In the military version, armour plates can also be attached to the underside, the aft bulkhead and the sides of the cockpit to protect the crew from anti-aircraft fire from the ground. Four of the eight fuel tanks and the turbines are also protected by light armour in this variant. The entire front part of the fuselage can be separated from the rest of the helicopter for maintenance and repair work by loosening the connecting bolts.
The cargo space is accessible via tailgates and a loading ramp. To support the loading, the helicopter has two electric LG-1500 winches that can pull loads of up to five tons into the hold.
The cargo hold of the Mi-26 is larger than that of the four-engine Antonov An-12 cargo aircraft and can accommodate 60 patients on stretchers plus nurses or two BMD airborne infantry fighting vehicles. In the TM version, the payload is 22,000 kg; alternatively, bulky loads with up to 20,000 kg can be carried on steel cables below the hull.
The passenger version offers seating for 82 passengers or can carry 68 fully equipped paratroopers.

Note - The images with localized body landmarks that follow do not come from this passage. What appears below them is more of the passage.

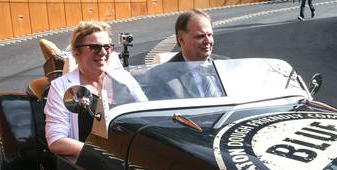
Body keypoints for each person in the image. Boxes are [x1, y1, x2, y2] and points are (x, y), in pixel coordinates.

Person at [45, 21, 146, 158]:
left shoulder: (124, 78)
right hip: (92, 165)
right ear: (76, 52)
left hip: (133, 157)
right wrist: (104, 155)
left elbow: (146, 116)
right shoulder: (60, 87)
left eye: (107, 46)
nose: (103, 52)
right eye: (94, 47)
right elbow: (56, 141)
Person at [147, 9, 225, 100]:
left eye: (210, 35)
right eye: (200, 36)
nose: (208, 41)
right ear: (181, 39)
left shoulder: (226, 65)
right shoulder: (160, 77)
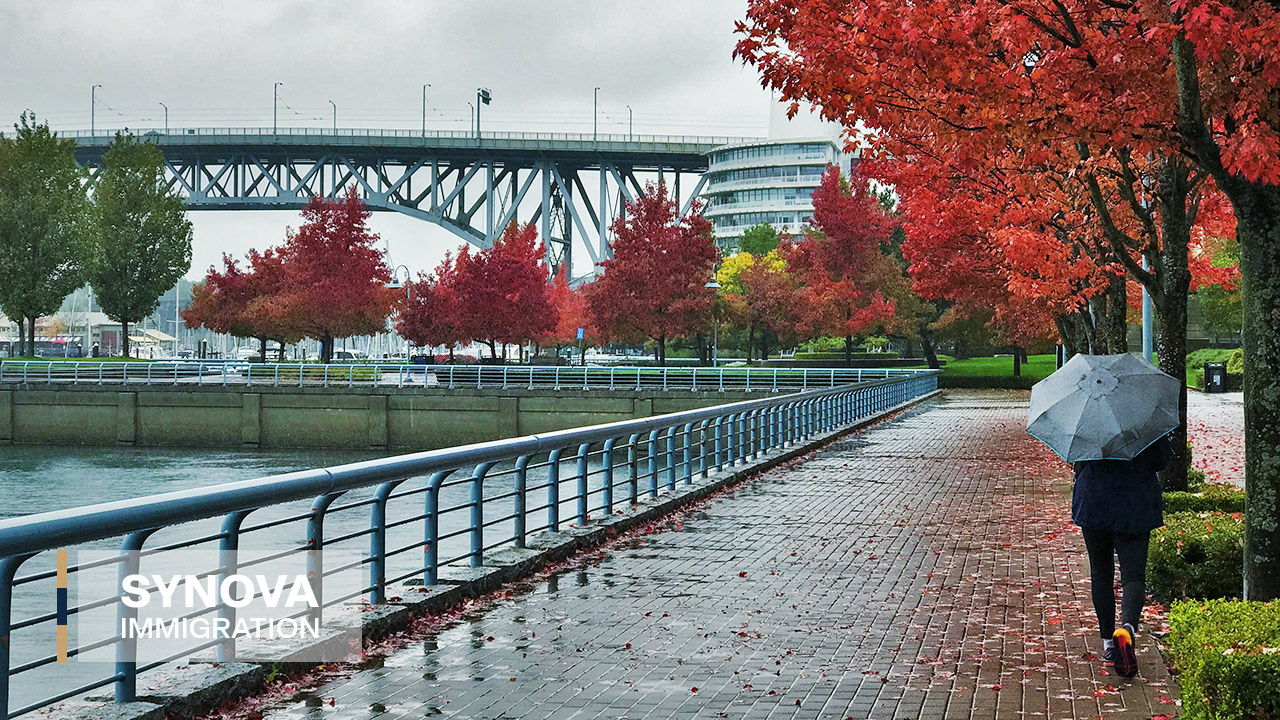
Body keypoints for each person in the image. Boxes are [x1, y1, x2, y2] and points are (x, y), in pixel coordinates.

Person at [1072, 432, 1173, 678]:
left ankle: (1108, 641)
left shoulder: (1090, 420)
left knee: (1101, 571)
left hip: (1094, 499)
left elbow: (1078, 461)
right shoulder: (1145, 418)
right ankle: (1127, 629)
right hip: (1135, 501)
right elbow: (1161, 460)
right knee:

In order to increase the tactical and flying value of the helicopter, it was equipped with an autopilot, an automatic hover stabilization system and the latest avionics for night flight.
The maiden flight took place on December 14, 1977. On February 3, 1982, the Mi-26 set a number of new records, including a flight with a total weight of 56,769 kg at an altitude of 2,000 m. From 1985 the helicopter was introduced with 60 copies in the then Soviet Air Force.